The Wellcome Trust is converting its old central London headquarters into a museum of art and science, at a cost of £20m.
The building on Euston Road, which reopens in 2006, will house material from pharmaceutical entrepreneur Henry Wellcome's enormous collection of artistic and scientific artifacts, ranging from a first edition of Gray's Anatomy to Napoleon's toothbrush, in a trio of galleries and a refurbished library.
Two of the spaces will be permanent and one is for temporary displays. James Peto, former head of exhibitions at the Design Museum, will curate the temporary space, while a new version of the Medicine Man exhibition seen at the British Museum last year will be housed in one of the permanent galleries.
The museum will offer an artistic and cultural perspective on science, according to Wellcome's director of public programmes, Ken Arnold.
"Rather than artificially squishing them together, if you're broad enough in your perspective, it seems to us that you inevitably draw on both art and science," he says. "At the Science Museum, we've been running a series of temporary exhibition projects that mix the historical, the artistic and the scientific. this new space will have a larger gallery where we'll carry on doing these hybrid thematic shows."

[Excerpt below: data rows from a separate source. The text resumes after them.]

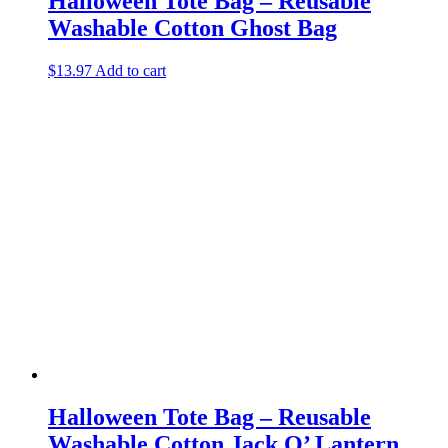
Halloween Tote Bag – Reusable
Washable Cotton Ghost Bag
$
13.97
Add to cart
Halloween Tote Bag – Reusable
Washable Cotton Jack O’ Lantern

The renovation, designed by Hopkins Architects, will add performance and debate facilities to the building, which already houses the Wellcome Library's archive of more than 100,000 images, among them an ancient Egyptian medical prescription and an etching by Van Gogh.
In his lifetime, Henry Wellcome amassed more than a million objects that reflected his interests in medicine, science and society. The result is a collection of "rich treasures, but also glorious eccentricities", according to Arnold.
Many items are currently on loan to other museums, but Arnold says the trust doesn't plan to recall those that are on show. "There are around 100,000 objects on loan to the Science Museum. But the intention is not to remove those [on display] and show them here, but rather to draw on the 98,000 other objects in storage that we've drawn on for temporary exhibitions, and that have been loaned to other institutions around the world."
The Trust will not charge admission for the new public centre, he adds.